= THE INPUT =
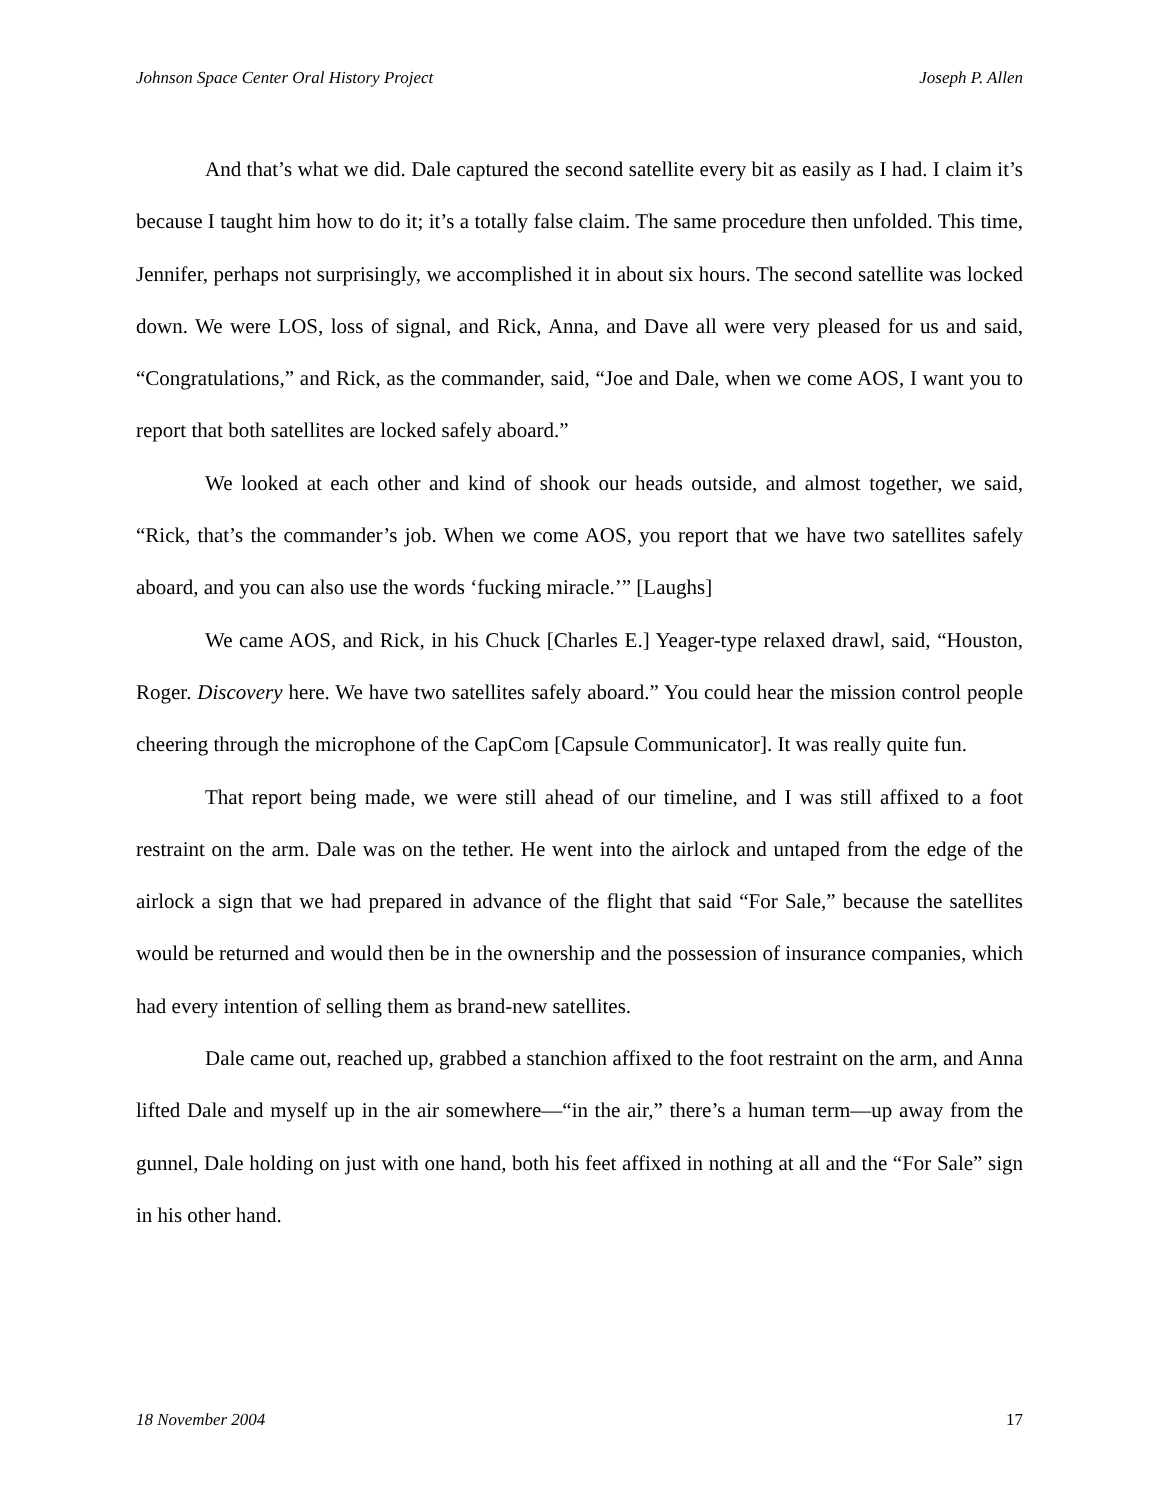Johnson Space Center Oral History Project Joseph P. Allen
And that’s what we did. Dale captured the second satellite every bit as easily as I had. I claim it’s because I taught him how to do it; it’s a totally false claim. The same procedure then unfolded. This time, Jennifer, perhaps not surprisingly, we accomplished it in about six hours. The second satellite was locked down. We were LOS, loss of signal, and Rick, Anna, and Dave all were very pleased for us and said, “Congratulations,” and Rick, as the commander, said, “Joe and Dale, when we come AOS, I want you to report that both satellites are locked safely aboard.”
We looked at each other and kind of shook our heads outside, and almost together, we said, “Rick, that’s the commander’s job. When we come AOS, you report that we have two satellites safely aboard, and you can also use the words ‘fucking miracle.’” [Laughs]
We came AOS, and Rick, in his Chuck [Charles E.] Yeager-type relaxed drawl, said, “Houston, Roger. Discovery here. We have two satellites safely aboard.” You could hear the mission control people cheering through the microphone of the CapCom [Capsule Communicator]. It was really quite fun.
That report being made, we were still ahead of our timeline, and I was still affixed to a foot restraint on the arm. Dale was on the tether. He went into the airlock and untaped from the edge of the airlock a sign that we had prepared in advance of the flight that said “For Sale,” because the satellites would be returned and would then be in the ownership and the possession of insurance companies, which had every intention of selling them as brand-new satellites.
Dale came out, reached up, grabbed a stanchion affixed to the foot restraint on the arm, and Anna lifted Dale and myself up in the air somewhere—“in the air,” there’s a human term—up away from the gunnel, Dale holding on just with one hand, both his feet affixed in nothing at all and the “For Sale” sign in his other hand.
18 November 2004 17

= PROMPT =
Leave out the images and transcribe all the records exactly.

= TASK SOLUTION =
Johnson Space Center Oral History Project Joseph P. Allen
And that’s what we did. Dale captured the second satellite every bit as easily as I had. I claim it’s because I taught him how to do it; it’s a totally false claim. The same procedure then unfolded. This time, Jennifer, perhaps not surprisingly, we accomplished it in about six hours. The second satellite was locked down. We were LOS, loss of signal, and Rick, Anna, and Dave all were very pleased for us and said, “Congratulations,” and Rick, as the commander, said, “Joe and Dale, when we come AOS, I want you to report that both satellites are locked safely aboard.”
We looked at each other and kind of shook our heads outside, and almost together, we said, “Rick, that’s the commander’s job. When we come AOS, you report that we have two satellites safely aboard, and you can also use the words ‘fucking miracle.’” [Laughs]
We came AOS, and Rick, in his Chuck [Charles E.] Yeager-type relaxed drawl, said, “Houston, Roger. Discovery here. We have two satellites safely aboard.” You could hear the mission control people cheering through the microphone of the CapCom [Capsule Communicator]. It was really quite fun.
That report being made, we were still ahead of our timeline, and I was still affixed to a foot restraint on the arm. Dale was on the tether. He went into the airlock and untaped from the edge of the airlock a sign that we had prepared in advance of the flight that said “For Sale,” because the satellites would be returned and would then be in the ownership and the possession of insurance companies, which had every intention of selling them as brand-new satellites.
Dale came out, reached up, grabbed a stanchion affixed to the foot restraint on the arm, and Anna lifted Dale and myself up in the air somewhere—“in the air,” there’s a human term—up away from the gunnel, Dale holding on just with one hand, both his feet affixed in nothing at all and the “For Sale” sign in his other hand.
18 November 2004 17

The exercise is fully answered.